Recent unemployment is entirely cyclical?

The Treasury has just released a crop of Working Papers. Great to see and will read them with interest.

I had a quick read through the first one, which is on “Recent Unemployment Experience in New Zealand

It’s an interesting paper and worth a read. But they reach a surprisingly strong conclusion, where I think a more nuanced interpretation is required:

“… the rate of New Zealand unemployment can be explained entirely by economic growth outcomes, and do not seem to reflect any structural change in the labour market. This suggests that there are not any impediments to the rate of unemployment falling back to levels that existed in the mid- 2000s.”

I am a little surprised at this rather strong conclusion, as this paper did not explore the reasons for job losses.

The 2013 Census shows that jobs losses have been widespread across regions and industries. This was a combination of:

  • structural (eg hollowing out of manufacturing, some of which may never come back)
  • cyclical (eg construction downturn, which is likely to come back).

The recovery since then has also been uneven (services and metro city dominated). This could indicate some difficulty in getting the unemployment rate back to the lows in 2000s – especially as those who lost jobs may not have the skill set to match the skills for the new jobs created in the recovery.

I would suggest the Working Paper is a good start to look at the evolution of the unemployment rate. But they need to do work on understanding the job losses, and which are likely to come back and what skills may be redeployed elsewhere to reach a convincing conclusion.

I am a big fan of these Working Papers and really enjoy reading them. This is not a criticism of the work, rather a suggestion to extend it.

  • http://tvhe.co.nz/ Matt Nolan

    Indeed. A regional analysis would be a neat place to look. My impression is that there may be a structural issue in the labour market somewhere like South Auckland, which is exacerbated by a lack of mobility. Aggregate figures can hide these types of stories.

    • Shamubeel Eaqub

      Agree re South Auckland, but also more broadly across regions. My superficial analysis of the census employment data suggests some big issues in many provinces of NZ, re ‘backward’ looking industries and poor performance within those industries (eg more manufacturing than the norm and worse job losses than in manufacturing than the national average).

      Labour mobility is an important issue.
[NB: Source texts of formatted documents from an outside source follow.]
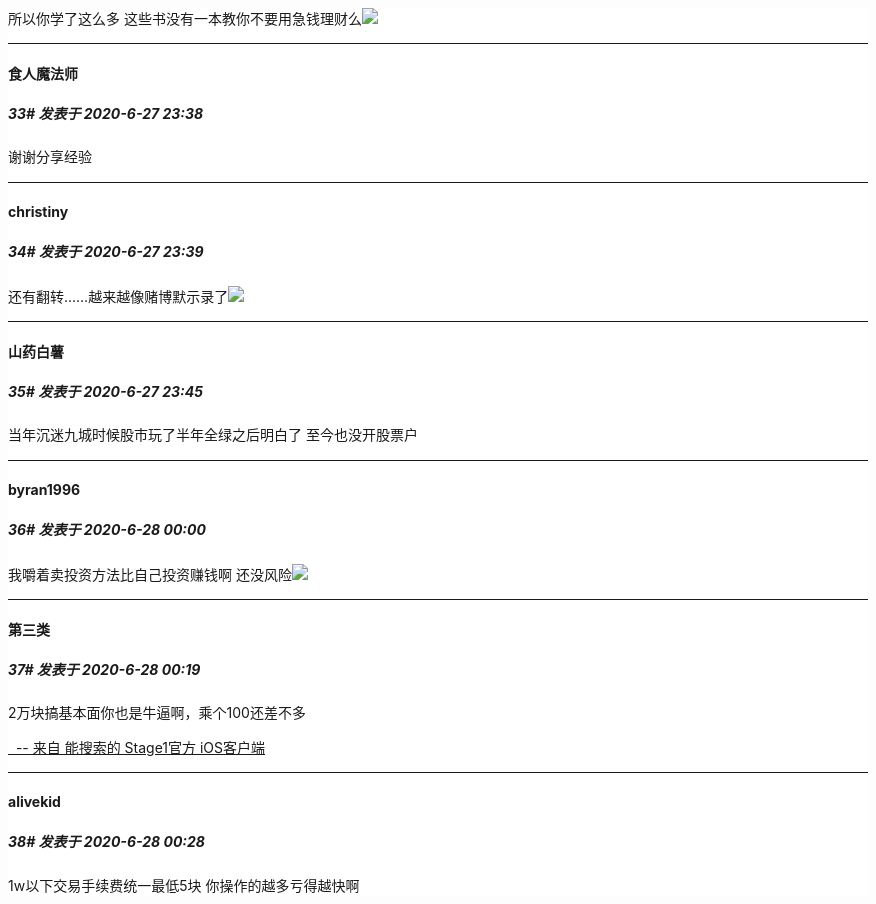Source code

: 
所以你学了这么多 这些书没有一本教你不要用急钱理财么<img src="https://static.saraba1st.com/image/smiley/face2017/001.png" referrerpolicy="no-referrer">


-----

####  食人魔法师  
##### 33#       发表于 2020-6-27 23:38


谢谢分享经验


-----

####  christiny  
##### 34#       发表于 2020-6-27 23:39


还有翻转……越来越像赌博默示录了<img src="https://static.saraba1st.com/image/smiley/face2017/053.png" referrerpolicy="no-referrer">


-----

####  山药白薯  
##### 35#       发表于 2020-6-27 23:45


当年沉迷九城时候股市玩了半年全绿之后明白了 至今也没开股票户 


-----

####  byran1996  
##### 36#       发表于 2020-6-28 00:00


我嚼着卖投资方法比自己投资赚钱啊 还没风险<img src="https://static.saraba1st.com/image/smiley/face2017/045.png" referrerpolicy="no-referrer">


-----

####  第三类  
##### 37#       发表于 2020-6-28 00:19


2万块搞基本面你也是牛逼啊，乘个100还差不多

[  -- 来自 能搜索的 Stage1官方 iOS客户端](https://itunes.apple.com/fi/app/saraba1st/id1221237470?mt=8)


-----

####  alivekid  
##### 38#       发表于 2020-6-28 00:28


1w以下交易手续费统一最低5块 你操作的越多亏得越快啊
Jacques Poot touches on it in a paper yet to be released, but I would love to see what it shows. For regions like Southland, which have positively surprised on population and employment growth, have done so with international migration, rather than regional migration.

      I am also not sure how to think about labour mobility in the context of an international or at least Australasian labour market. Many people do move, but those who do often choose to to go Australia than another province, given the economic benefits are so much larger.

      • http://tvhe.co.nz/ Matt Nolan

        Interesting. Thinking about it in terms of gravity theory, could it be that Australian cities simply have more of certain “types” of New Zealander’s, and as a result attract those types from New Zealand.

        The large ex-pat communities in Australia are fully blown communities, and may offer more to people who are moving from poorly performing areas than the strongly performing parts of New Zealand. Could it be that Brisbane feels more at like home for people from the rural North Island and South Auckland than Southland or Auckland City do?

        I am looking forward to the paper, this is a really interesting issue!

  • http://brennanmcdonald.com/blog/ Brennan McDonald

    There has been substantial structural change in how jobs are found, kept and lost. This is a technological change / creative destruction story. Slow labour market adjustment times (decades!) are perfectly explainable by lower capital per worker than other countries – NZ firms are smaller and led by technophiles thus less likely to be capable of managing substantial business process changes…even poor housing affordability can be explained by the horrible bookkeeping of your average builder/contractor….I should find Aaron’s post that looked at this…

    • http://tvhe.co.nz/ Matt Nolan

      I think you are putting a bit much weight on certain hypotheses here – the labour market recovery hasn’t significantly lagged the economic recovery in New Zealand.

      Changes in matching, firm structure, and the relative rates of destruction vs creation are major points – don’t get me wrong. But the initial premise of a slow labour market adjustment isn’t a stylized fact for NZ – it is for the US, but we are very very different.

      Yes we have low levels of ICT uptake, but then we also have to ask “why are participation rates in NZ so high”. Low capital per worker doesn’t tell us anything about employment rates in of itself, it only tells us about output per worker and real wage rates.

      We need to be careful tying too much to a single hypothesis such as “NZ management sucks” – our scale, distance from market, and tax structure are also very important factors. And we need a clear idea of “what” is causing a series of stylized facts before we can even say whether something is good or bad – it would not be hard to make a narrative where NZ’s low productivity is actually seen as a policy choice where the low productivity is a “desired” outcome!